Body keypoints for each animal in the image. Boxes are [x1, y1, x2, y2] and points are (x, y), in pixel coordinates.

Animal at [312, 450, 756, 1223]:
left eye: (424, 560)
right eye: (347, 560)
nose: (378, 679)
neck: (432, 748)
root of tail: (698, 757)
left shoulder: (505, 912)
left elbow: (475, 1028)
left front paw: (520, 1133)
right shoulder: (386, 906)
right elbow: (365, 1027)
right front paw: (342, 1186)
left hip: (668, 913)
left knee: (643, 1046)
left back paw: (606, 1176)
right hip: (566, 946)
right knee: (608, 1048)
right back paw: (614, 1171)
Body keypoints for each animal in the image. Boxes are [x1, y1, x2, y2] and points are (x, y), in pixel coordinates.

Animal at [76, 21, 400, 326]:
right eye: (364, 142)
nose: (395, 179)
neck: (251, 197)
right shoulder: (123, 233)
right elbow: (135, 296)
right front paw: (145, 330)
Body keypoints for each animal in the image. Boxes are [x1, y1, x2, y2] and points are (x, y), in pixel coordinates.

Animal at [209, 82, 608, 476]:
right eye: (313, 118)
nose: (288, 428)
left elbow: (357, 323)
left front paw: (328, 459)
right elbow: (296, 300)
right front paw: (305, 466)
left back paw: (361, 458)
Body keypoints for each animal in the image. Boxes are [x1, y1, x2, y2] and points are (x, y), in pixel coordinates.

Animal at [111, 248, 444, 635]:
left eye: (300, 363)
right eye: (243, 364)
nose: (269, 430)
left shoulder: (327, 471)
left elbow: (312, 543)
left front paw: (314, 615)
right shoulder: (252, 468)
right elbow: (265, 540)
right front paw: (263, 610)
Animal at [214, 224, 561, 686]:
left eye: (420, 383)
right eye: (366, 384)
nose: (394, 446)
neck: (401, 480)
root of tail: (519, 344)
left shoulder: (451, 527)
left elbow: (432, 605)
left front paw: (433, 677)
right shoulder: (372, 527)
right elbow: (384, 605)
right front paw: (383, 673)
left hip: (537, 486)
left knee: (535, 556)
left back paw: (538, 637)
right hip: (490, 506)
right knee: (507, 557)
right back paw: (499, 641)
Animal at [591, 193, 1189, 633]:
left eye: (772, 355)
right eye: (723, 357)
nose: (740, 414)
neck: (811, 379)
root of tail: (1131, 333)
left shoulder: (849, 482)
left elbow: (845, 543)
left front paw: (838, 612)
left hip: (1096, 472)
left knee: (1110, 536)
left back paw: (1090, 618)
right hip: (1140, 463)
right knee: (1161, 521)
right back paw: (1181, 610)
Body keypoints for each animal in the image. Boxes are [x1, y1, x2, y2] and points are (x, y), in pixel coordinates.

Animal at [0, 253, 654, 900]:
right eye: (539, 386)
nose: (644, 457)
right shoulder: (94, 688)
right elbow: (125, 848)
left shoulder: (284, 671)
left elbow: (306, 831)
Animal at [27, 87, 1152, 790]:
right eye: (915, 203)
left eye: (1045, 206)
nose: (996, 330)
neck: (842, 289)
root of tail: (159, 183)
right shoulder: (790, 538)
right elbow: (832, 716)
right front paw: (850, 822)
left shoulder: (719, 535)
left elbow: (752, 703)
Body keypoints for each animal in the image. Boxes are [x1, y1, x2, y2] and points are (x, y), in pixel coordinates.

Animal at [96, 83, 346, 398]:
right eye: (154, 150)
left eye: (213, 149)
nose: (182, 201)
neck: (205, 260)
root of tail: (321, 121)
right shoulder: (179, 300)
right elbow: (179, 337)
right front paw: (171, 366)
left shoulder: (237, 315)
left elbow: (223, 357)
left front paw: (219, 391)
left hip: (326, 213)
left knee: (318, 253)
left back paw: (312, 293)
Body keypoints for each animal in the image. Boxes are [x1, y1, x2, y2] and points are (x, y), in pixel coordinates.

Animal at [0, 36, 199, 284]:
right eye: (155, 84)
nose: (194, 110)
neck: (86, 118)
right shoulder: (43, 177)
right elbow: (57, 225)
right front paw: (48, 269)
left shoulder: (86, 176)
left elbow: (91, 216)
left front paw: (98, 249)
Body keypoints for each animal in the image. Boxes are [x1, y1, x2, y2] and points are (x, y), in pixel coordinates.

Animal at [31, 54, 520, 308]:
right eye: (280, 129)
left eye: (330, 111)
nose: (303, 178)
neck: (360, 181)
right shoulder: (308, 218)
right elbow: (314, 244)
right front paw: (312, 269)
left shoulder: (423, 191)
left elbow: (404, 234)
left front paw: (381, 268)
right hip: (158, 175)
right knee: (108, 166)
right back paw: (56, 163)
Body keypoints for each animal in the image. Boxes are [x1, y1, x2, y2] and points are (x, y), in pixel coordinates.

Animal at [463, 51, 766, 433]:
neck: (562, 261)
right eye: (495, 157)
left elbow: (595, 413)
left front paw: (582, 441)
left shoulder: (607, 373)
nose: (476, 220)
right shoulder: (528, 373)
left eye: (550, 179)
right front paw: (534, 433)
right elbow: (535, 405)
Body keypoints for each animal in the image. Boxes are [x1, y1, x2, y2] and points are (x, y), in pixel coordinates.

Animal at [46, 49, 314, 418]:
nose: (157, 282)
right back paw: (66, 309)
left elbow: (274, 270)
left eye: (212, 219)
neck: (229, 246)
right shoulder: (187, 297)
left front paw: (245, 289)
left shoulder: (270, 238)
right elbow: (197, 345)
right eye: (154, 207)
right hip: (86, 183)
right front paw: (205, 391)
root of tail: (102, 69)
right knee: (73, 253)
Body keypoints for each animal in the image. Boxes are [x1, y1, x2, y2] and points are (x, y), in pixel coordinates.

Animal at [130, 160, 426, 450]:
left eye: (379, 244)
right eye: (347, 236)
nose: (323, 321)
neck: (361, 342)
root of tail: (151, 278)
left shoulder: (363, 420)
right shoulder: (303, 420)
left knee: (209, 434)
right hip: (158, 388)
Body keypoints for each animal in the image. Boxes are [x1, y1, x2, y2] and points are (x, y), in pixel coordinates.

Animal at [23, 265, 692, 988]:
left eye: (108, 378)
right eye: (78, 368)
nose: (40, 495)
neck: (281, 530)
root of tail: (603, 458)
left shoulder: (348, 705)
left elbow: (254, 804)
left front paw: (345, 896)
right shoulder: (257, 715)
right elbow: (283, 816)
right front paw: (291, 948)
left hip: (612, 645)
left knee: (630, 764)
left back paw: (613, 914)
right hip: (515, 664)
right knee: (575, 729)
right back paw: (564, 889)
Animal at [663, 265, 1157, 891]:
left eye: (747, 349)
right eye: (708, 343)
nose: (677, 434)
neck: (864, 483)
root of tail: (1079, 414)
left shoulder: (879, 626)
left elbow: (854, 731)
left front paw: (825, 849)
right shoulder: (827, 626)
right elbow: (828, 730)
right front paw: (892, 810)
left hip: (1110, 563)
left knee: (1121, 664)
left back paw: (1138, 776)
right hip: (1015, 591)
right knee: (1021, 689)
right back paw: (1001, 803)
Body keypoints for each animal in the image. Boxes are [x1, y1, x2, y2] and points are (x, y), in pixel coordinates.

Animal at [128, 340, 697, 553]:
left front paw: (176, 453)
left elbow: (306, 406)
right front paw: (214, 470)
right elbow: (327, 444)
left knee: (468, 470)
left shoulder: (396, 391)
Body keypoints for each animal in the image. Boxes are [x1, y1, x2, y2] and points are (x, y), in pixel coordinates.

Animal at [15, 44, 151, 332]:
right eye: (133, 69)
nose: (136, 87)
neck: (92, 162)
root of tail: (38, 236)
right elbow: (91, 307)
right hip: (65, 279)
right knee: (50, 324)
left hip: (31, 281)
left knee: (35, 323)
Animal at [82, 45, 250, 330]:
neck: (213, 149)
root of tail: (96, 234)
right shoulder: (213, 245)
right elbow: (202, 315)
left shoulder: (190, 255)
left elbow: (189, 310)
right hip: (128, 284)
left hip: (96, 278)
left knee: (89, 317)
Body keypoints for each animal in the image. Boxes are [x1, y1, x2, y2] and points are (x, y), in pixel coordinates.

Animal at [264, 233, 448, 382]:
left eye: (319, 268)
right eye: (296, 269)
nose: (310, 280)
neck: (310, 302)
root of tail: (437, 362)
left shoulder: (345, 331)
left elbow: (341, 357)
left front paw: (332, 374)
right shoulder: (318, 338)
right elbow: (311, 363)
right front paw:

EXERCISE REQUIREMENTS - The answer must be a verbatim transcription of the entries above, from the first line through the line that contains "left shoulder: (505, 912)", and nothing more.

OUTPUT FOR THIS EXERCISE -
Body keypoints for each animal in the image. Boxes are [x1, y1, x2, y2] and points are (x, y), in pixel coordinates.

Animal at [312, 450, 756, 1223]:
left eye: (424, 560)
right eye: (347, 560)
nose: (378, 679)
neck: (432, 748)
root of tail: (698, 757)
left shoulder: (505, 912)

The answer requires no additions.